Segment Open

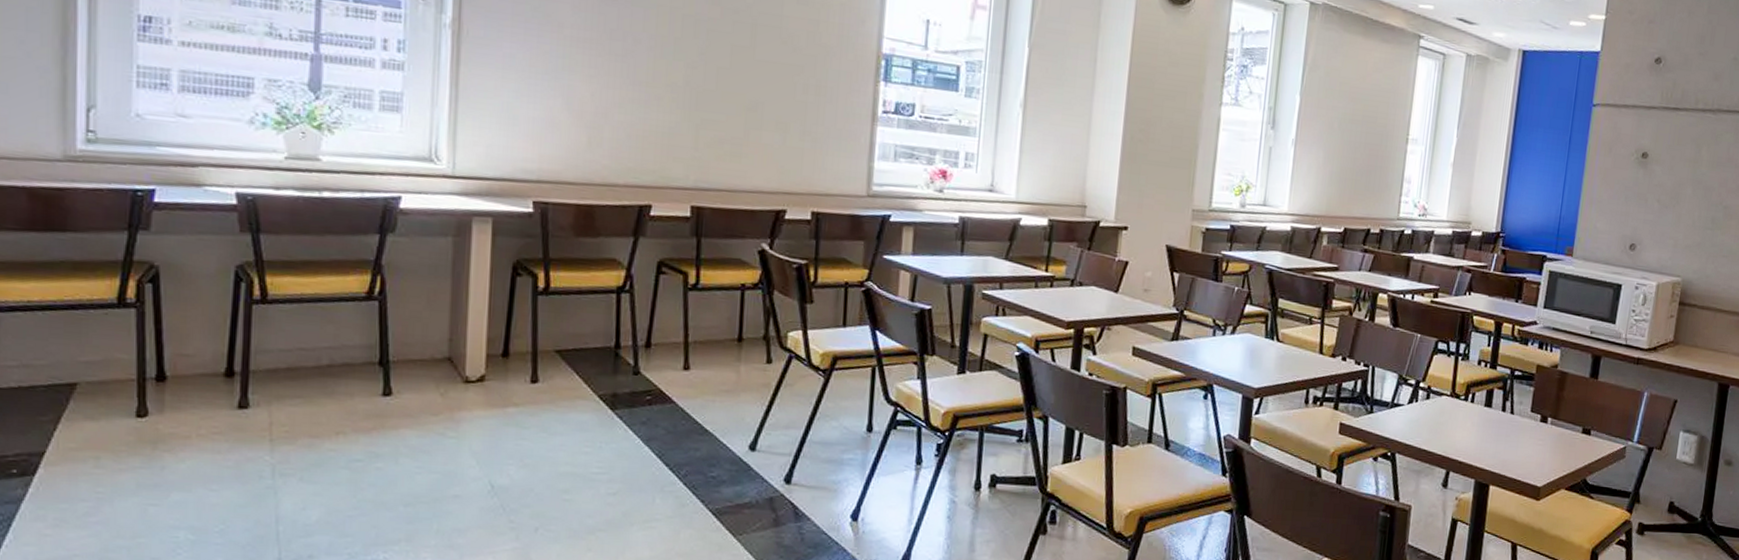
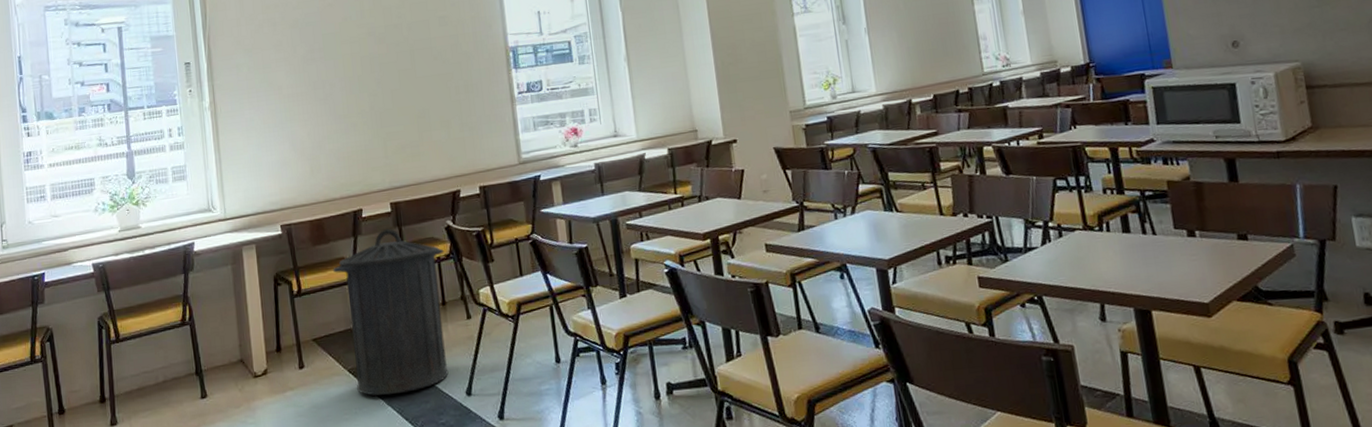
trash can: none [597,236,752,435] -> present [332,229,449,396]

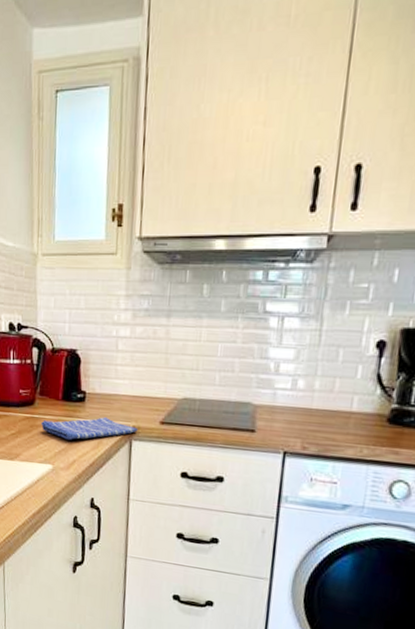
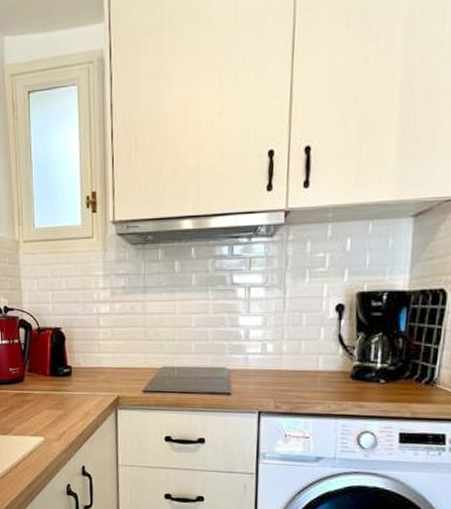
dish towel: present [41,417,138,440] -> none [32,389,123,413]

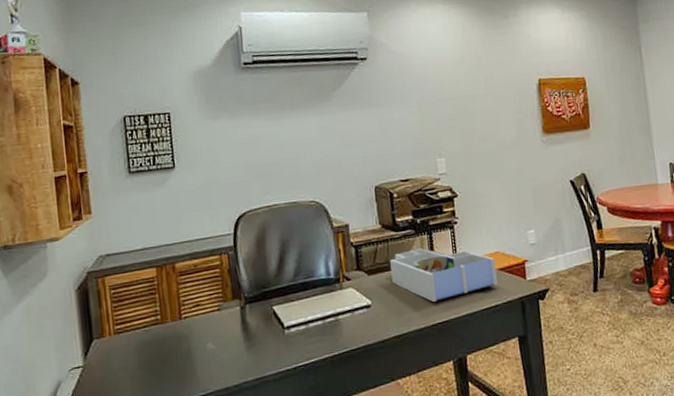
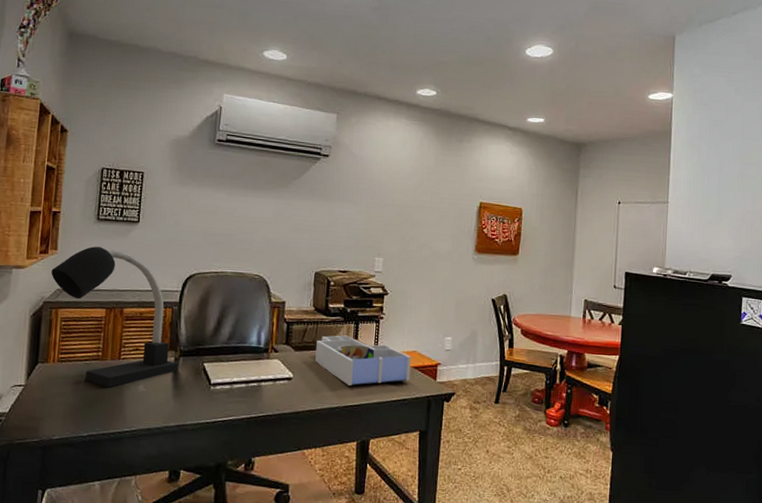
desk lamp: none [89,202,247,352] -> present [51,246,179,388]

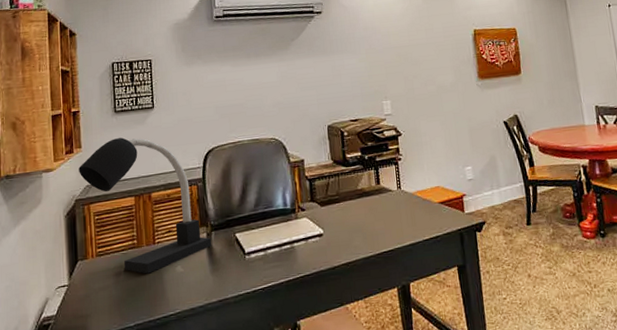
desk organizer: present [315,335,411,386] -> none [341,182,438,232]

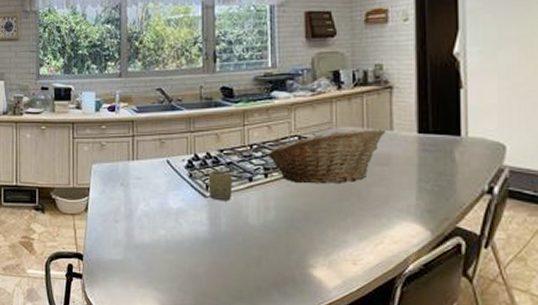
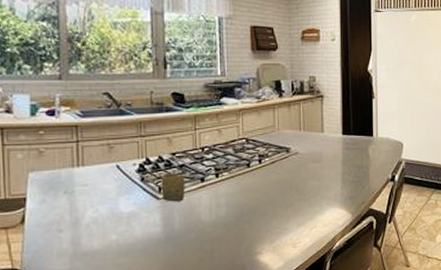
fruit basket: present [267,127,385,184] -> none [218,130,318,181]

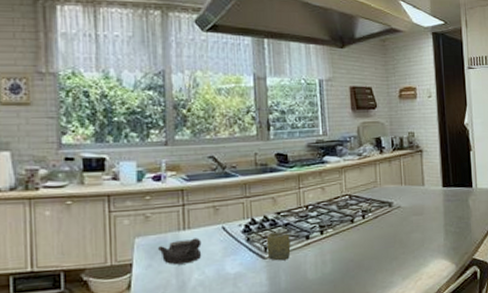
teapot: none [52,175,96,201] -> present [158,238,202,265]

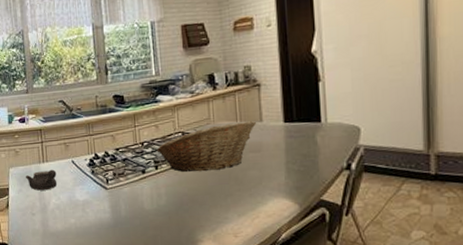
cup: present [266,232,291,261] -> none [107,166,129,192]
fruit basket: none [322,184,419,237] -> present [156,120,256,172]

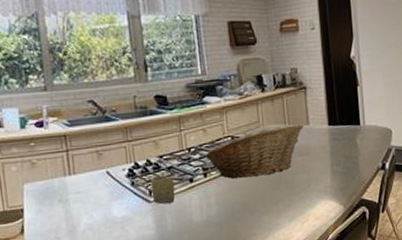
teapot: present [26,169,58,191] -> none [46,183,89,210]
cup: none [107,166,129,192] -> present [150,175,176,205]

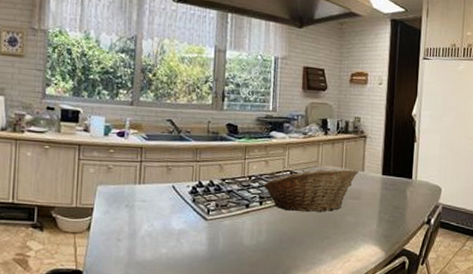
cup: present [150,175,176,205] -> none [209,196,232,225]

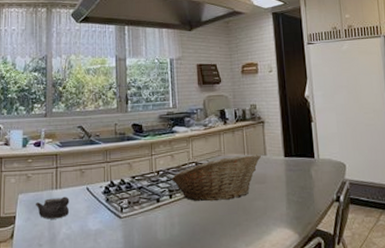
teapot: none [116,192,153,215] -> present [36,196,70,219]

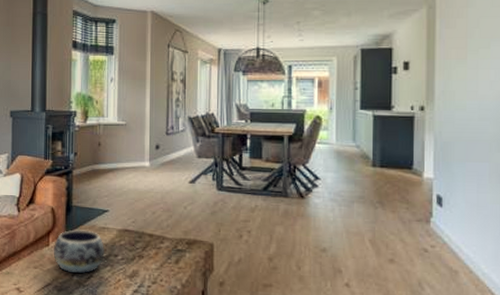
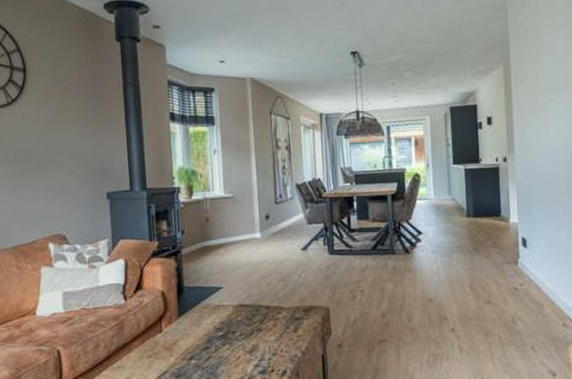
decorative bowl: present [53,229,105,274] -> none [167,310,223,357]

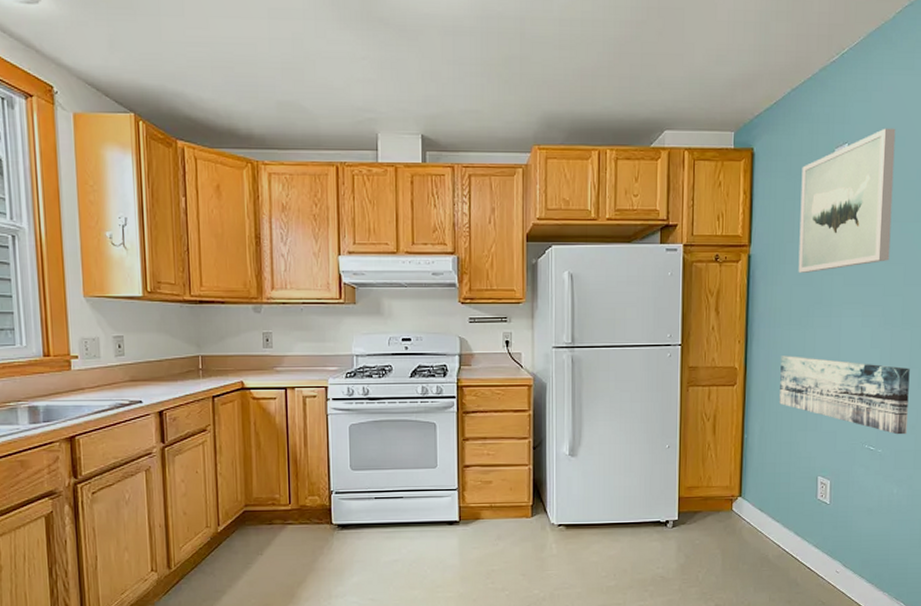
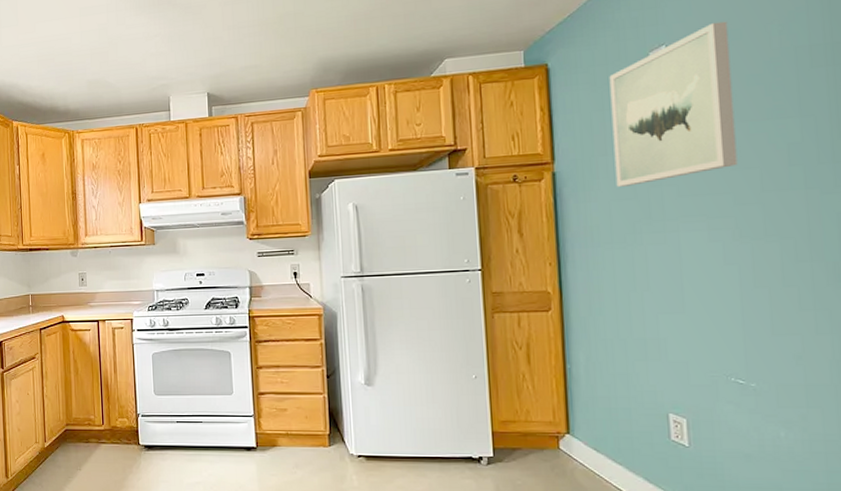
wall art: present [779,356,910,435] -> none [604,277,790,366]

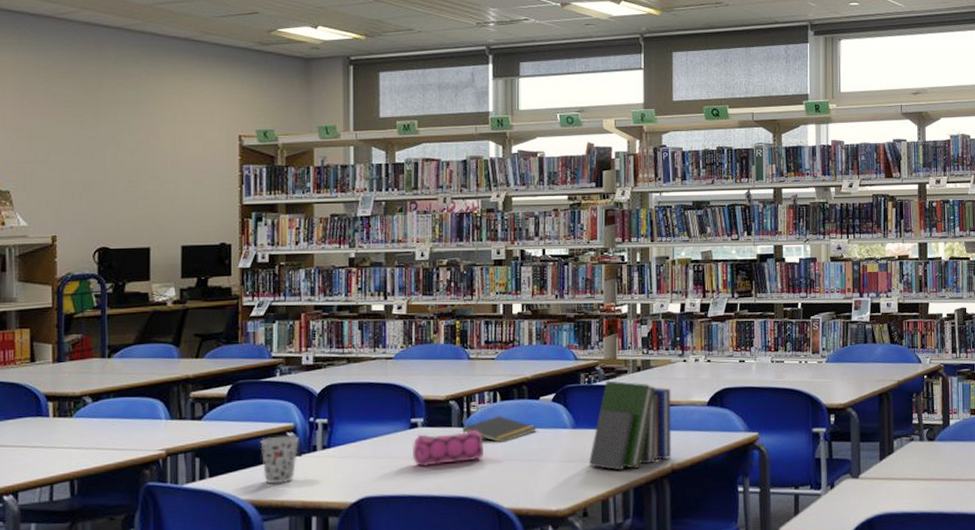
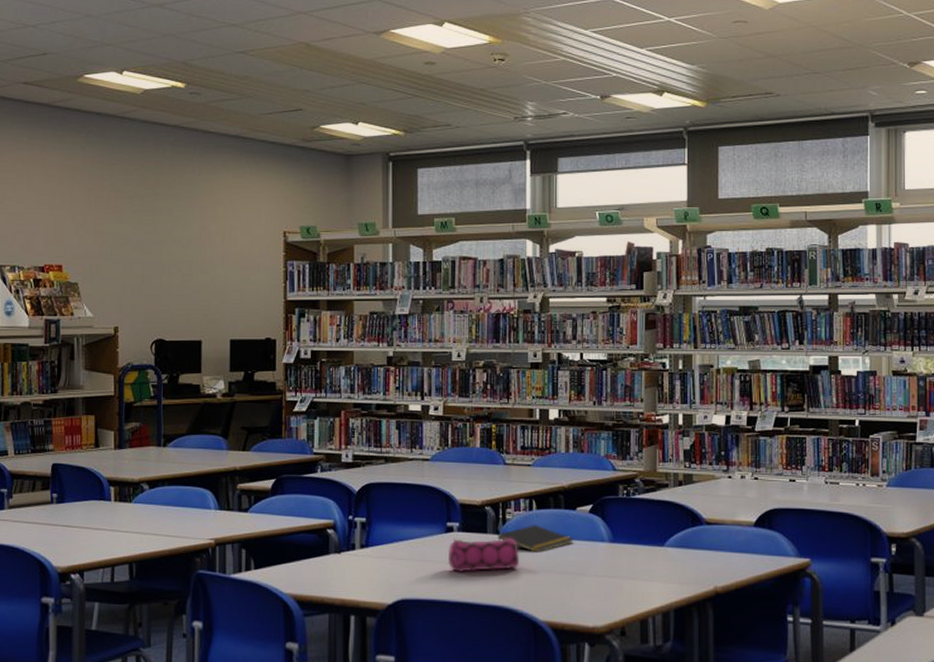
cup: present [260,435,299,484] -> none [302,532,338,579]
book: present [589,380,672,471] -> none [628,494,715,590]

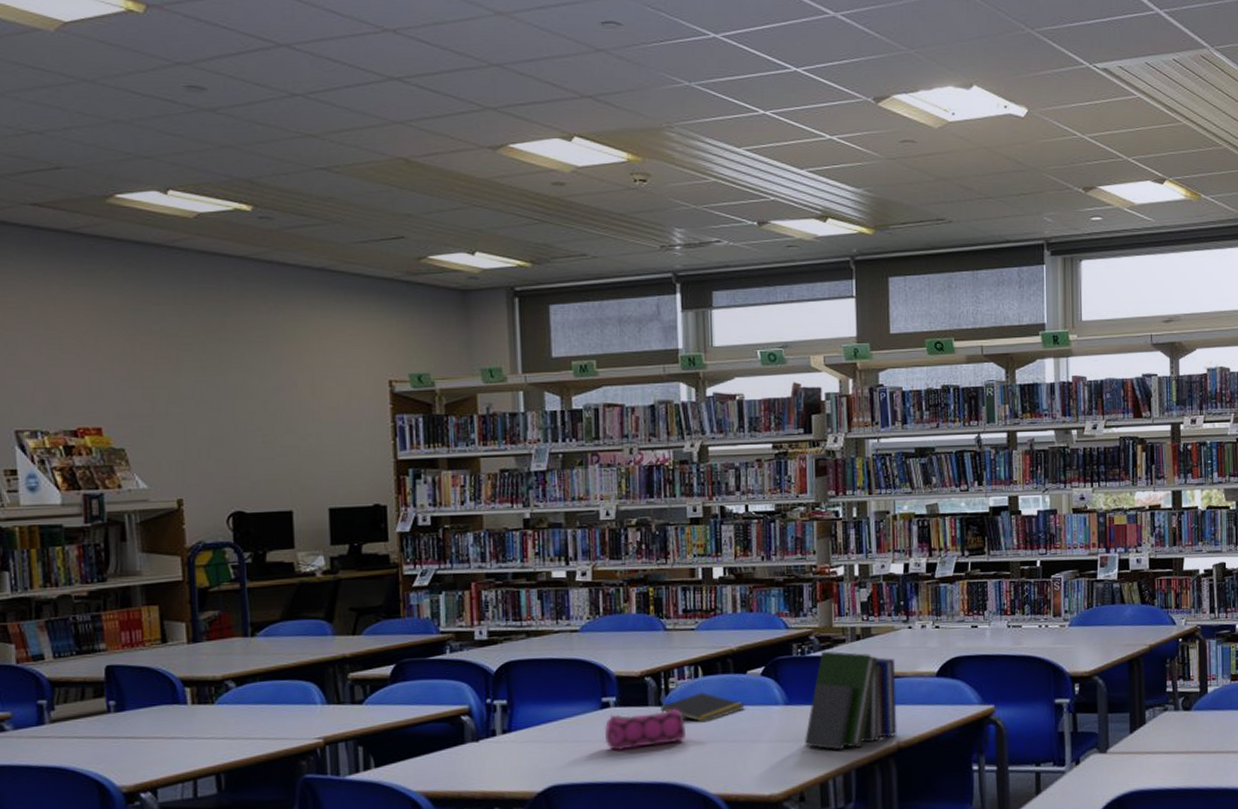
book: none [628,494,715,590] -> present [805,651,897,750]

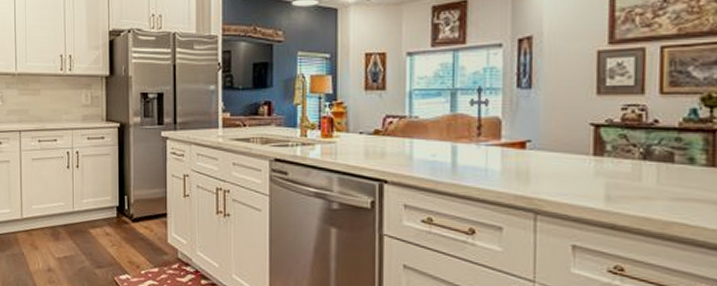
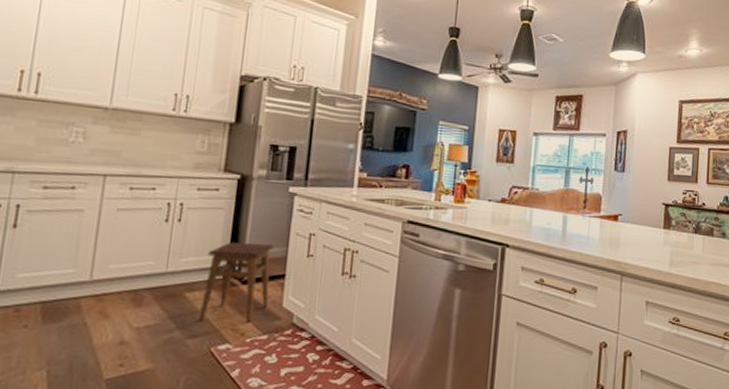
stool: none [101,185,155,257] -> present [197,242,274,323]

Segment Closed

Every line of the listing that holds "basket" should be found and copied.

fruit basket: present [267,127,385,184] -> none [218,130,318,181]
fruit basket: none [322,184,419,237] -> present [156,120,256,172]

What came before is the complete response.